As time passes, I become happier with my decision to forsake Facebook. Today’s news involves deep privacy breaches, about which Zuckerberg apparently lied to Congress.
Zuckerberg’s agenda was never to “bring people together.” In any case, experience teaches that a sheer volume of conversations serves no useful purpose. His agenda is to harvest and sell personal data to advertisers. One person, two persons…one dollar, two dollars.
That’s not my main point, however.
My point is how Facebook damages the normal flow of human relationships.
We have, or should have, friends at every point in our life. It is natural and normal for these friendships to have a lifespan. We meet, we get acquainted, we become good friends, and then, perhaps, life takes us in different directions and we let go.
There’s a picture of me on the day of my “graduation” from kindergarten. I still remember that I was very emotional that day. In the picture I am sitting beside another boy in the class. Apparently we were the best of pals. I cannot remember him, or his name, or anything about him. Life took us in different directions and although the good will presumably did not die, the practical relationship did.
In grammar school in New York City, I had a best friend. He is now in the public eye. After that dreadful move to the dismal Long Island suburbs, he and I lost touch. To this day I think of him kindly, though a reunion is impractical. In any case my motives would be suspect (though they shouldn’t be).

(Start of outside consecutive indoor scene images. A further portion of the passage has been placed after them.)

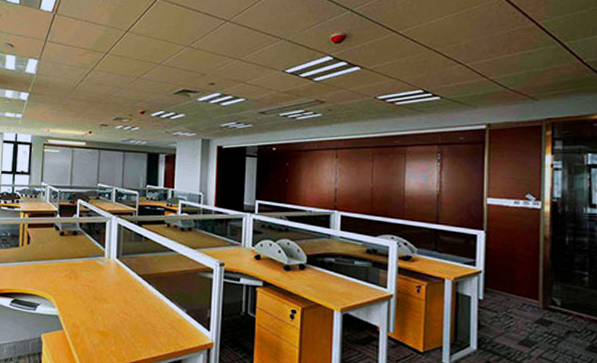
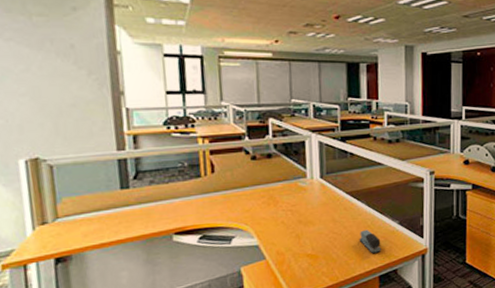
stapler: none [147,314,168,341] -> present [359,229,381,254]

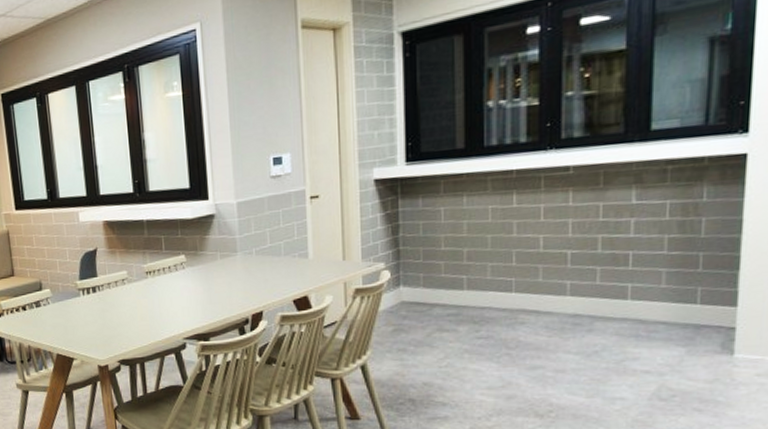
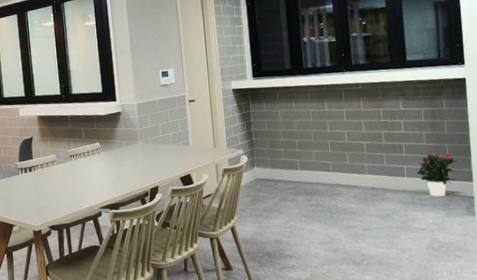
potted flower: none [647,264,714,328] -> present [416,152,457,197]

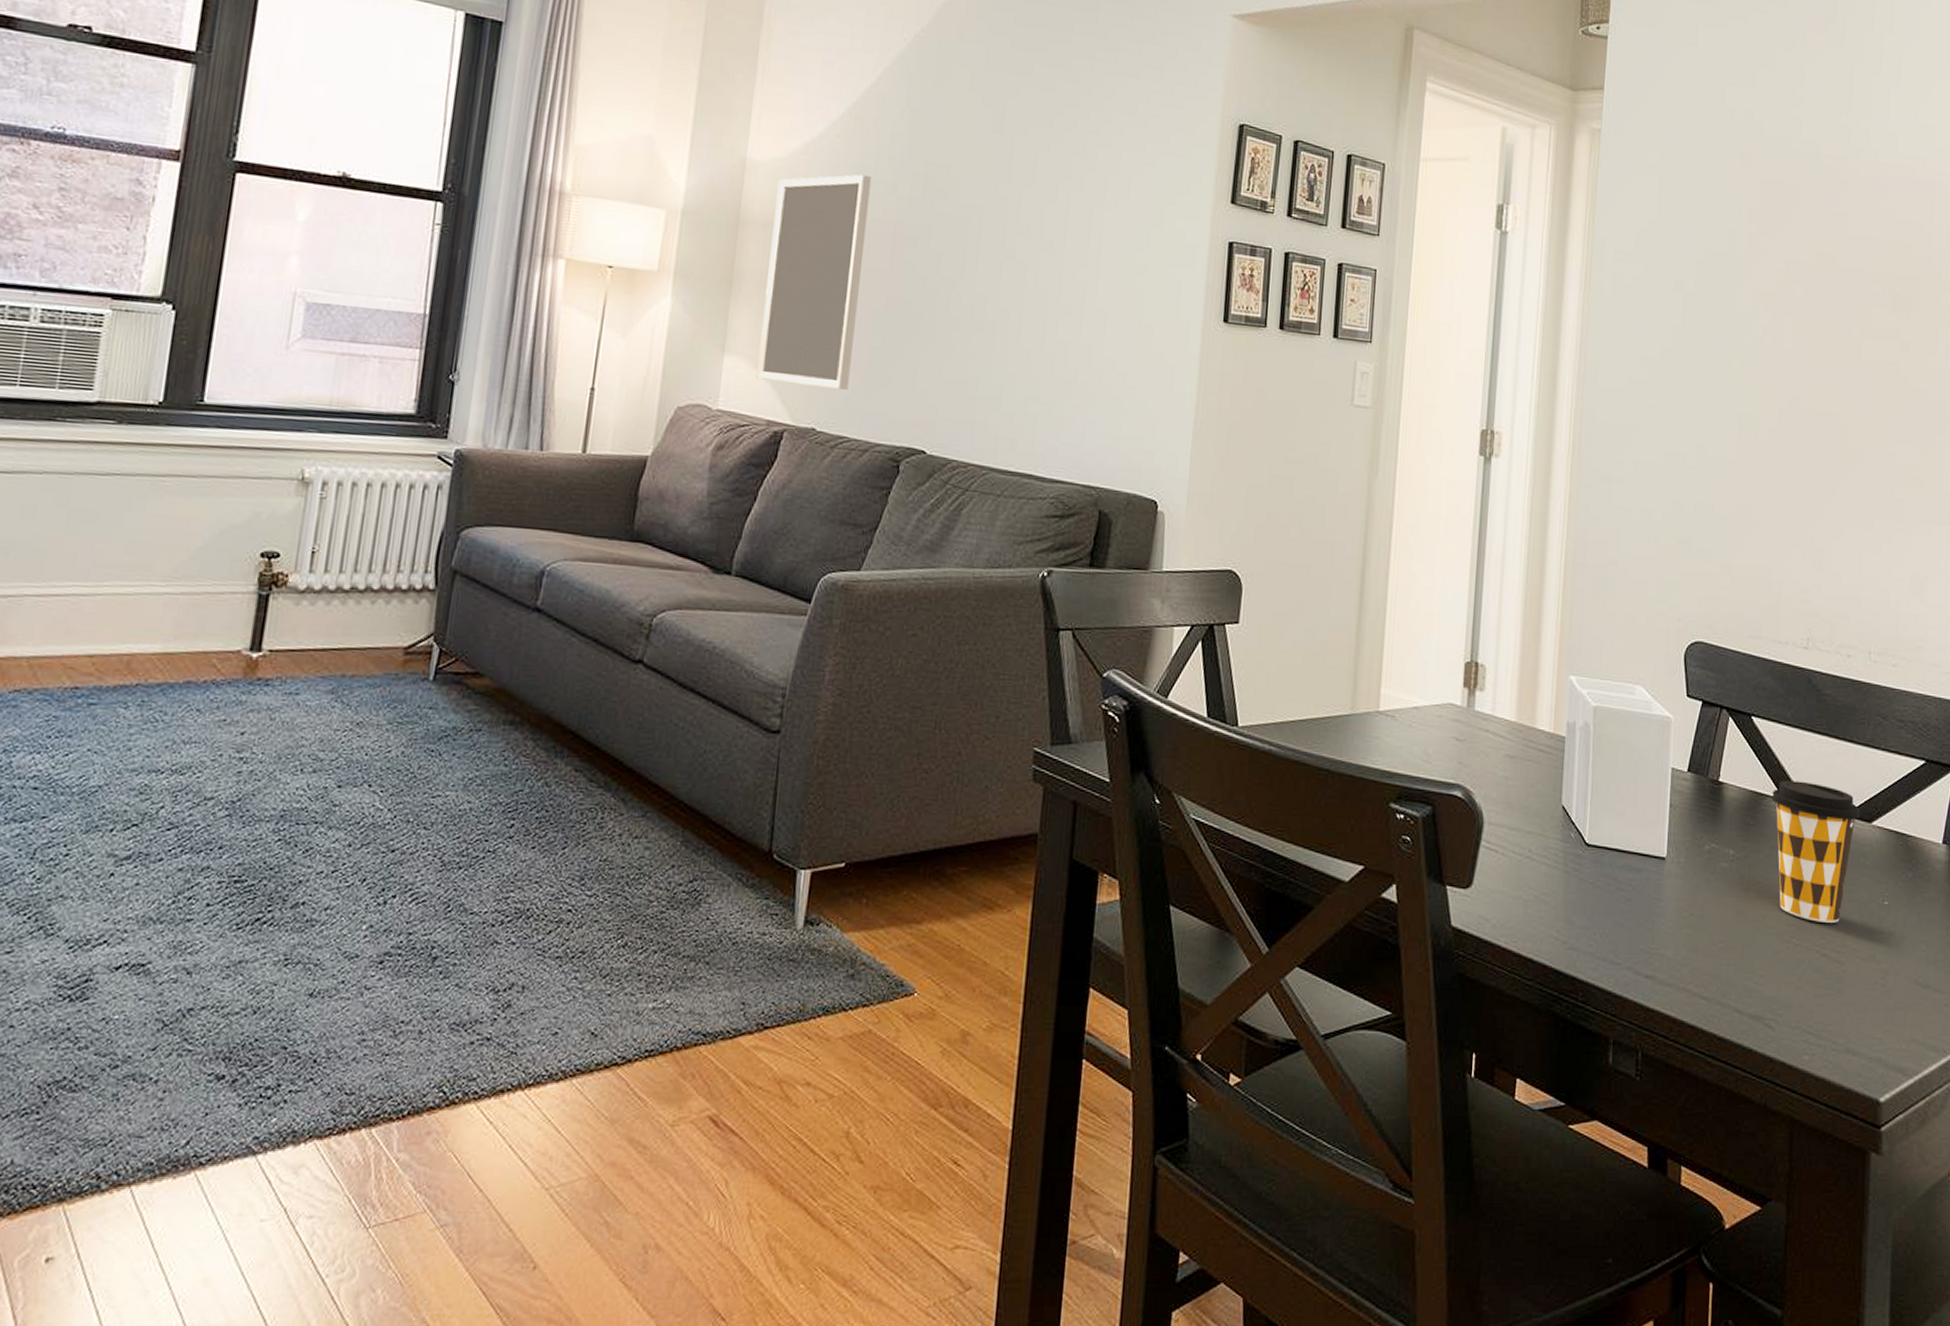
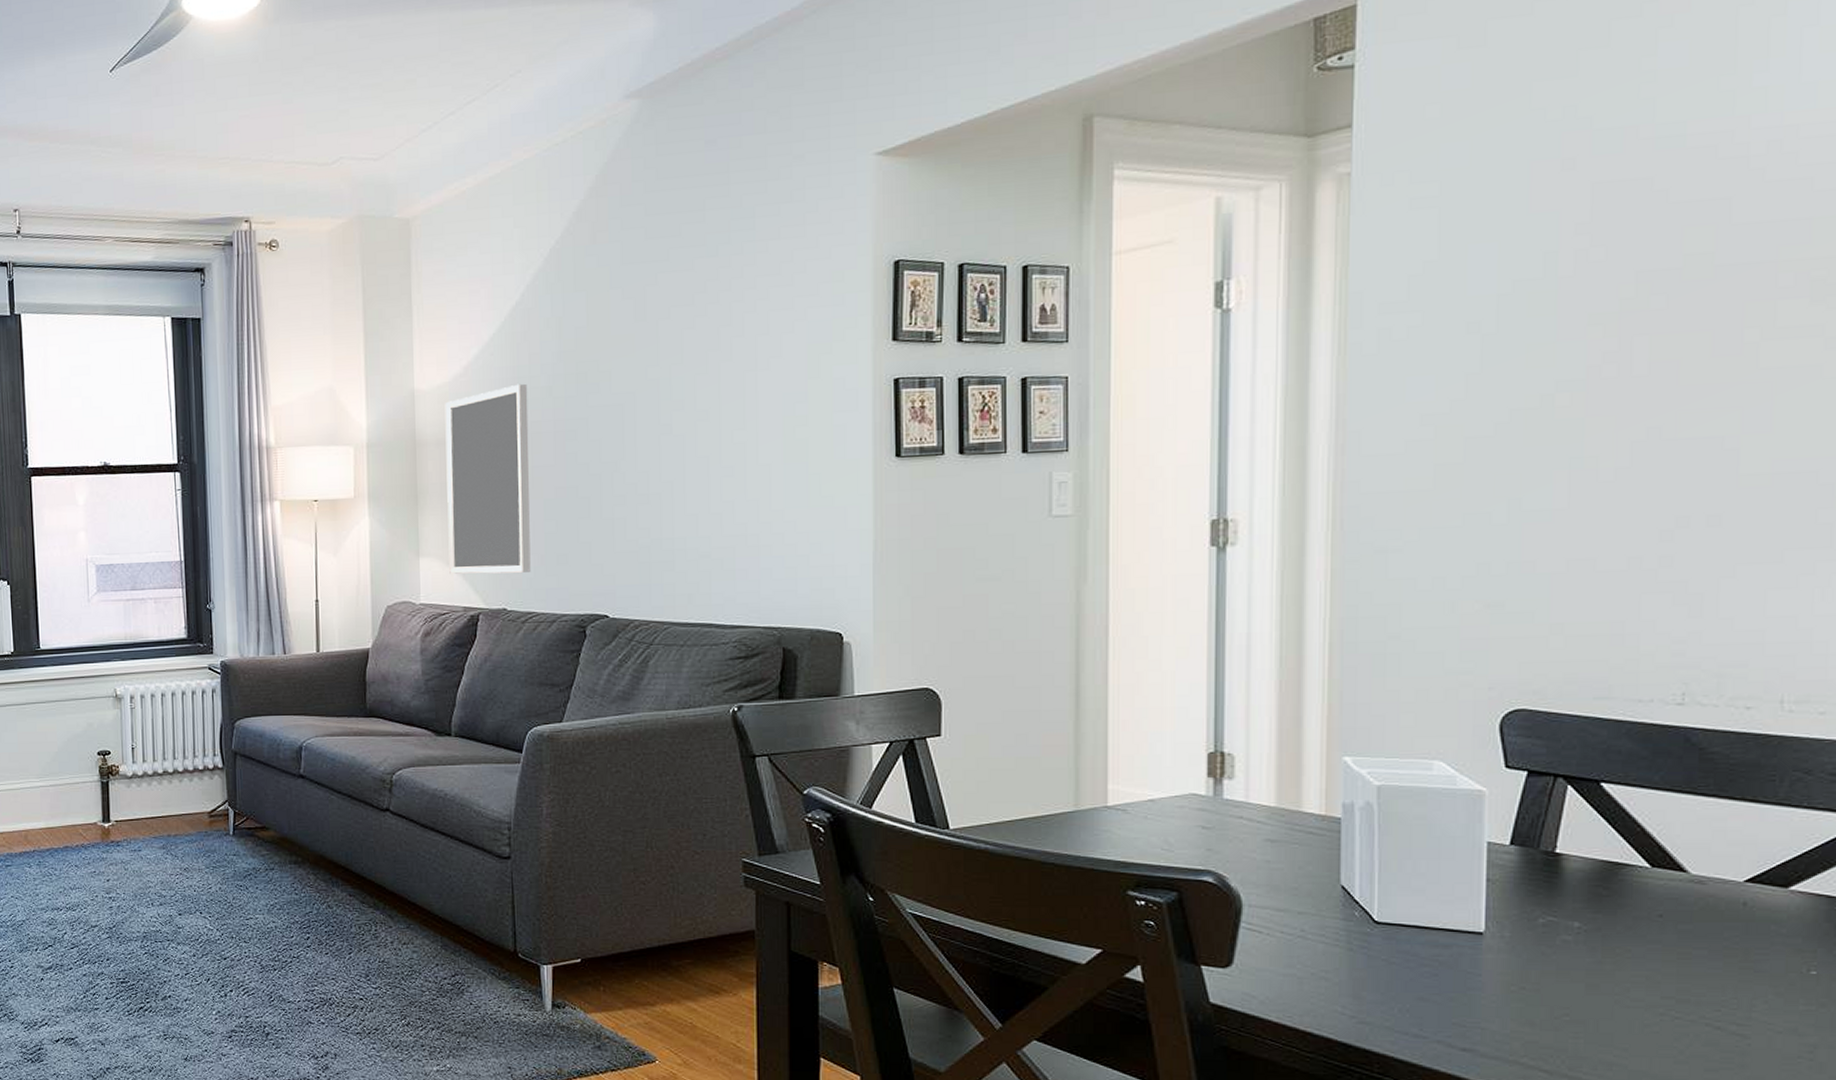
coffee cup: present [1770,780,1860,923] -> none [1632,847,1771,995]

On Long Island I managed to fall in with some other boys, all typically cocky and ambivalent in the Long Island style. I lost touch with them, painlessly and permanently, after eighth grade.
Fast forward to the University of Chicago, where some of my circle of friends have gone on to impressive things, though the one I considered the smartest has essentially failed to launch. They were good for coffee and though they held me in amused contempt for my religious faith, it was fun to spar with them.
The friendships ran a bit deeper than that: there were times when we helped each other out. I won’t dismiss them entirely as “feigning,” in Shakespeare’s word.
But when I came to Facebook, of course I had to “friend” all of them, in the typical Facebook psychological trap. (Hey, they’re your friends!) We hadn’t been in touch in well over a decade. I felt had fallen into a time warp.
I had no further desire for hostility veiled as banter. Nobody was going to help anybody move. Perhaps I was just older and less interested in putting up with BS. This aspect got in the way of the memories of good times at Tipsuda in Hyde Park–our Thai place.
You can’t share chicken green curry on the internet.
Those friendships, whatever value they may have had, were now over. Not hatefully, not despitefully, not in a quarrel, not in a conflagration of burned bridges: but still over. My lingering glow of good will was gradually extinguished by the forced continuance of digital intimacy.
I think of The Hunger.
Meanwhile, somewhere in a secluded compound in America, Zuckerberg’s mind keeps turning in its montonous groove: one dollar, two dollars…
I have to add this before I close. There are some friends you keep for life. If you’re lucky, you marry one of them and stick close to the rest.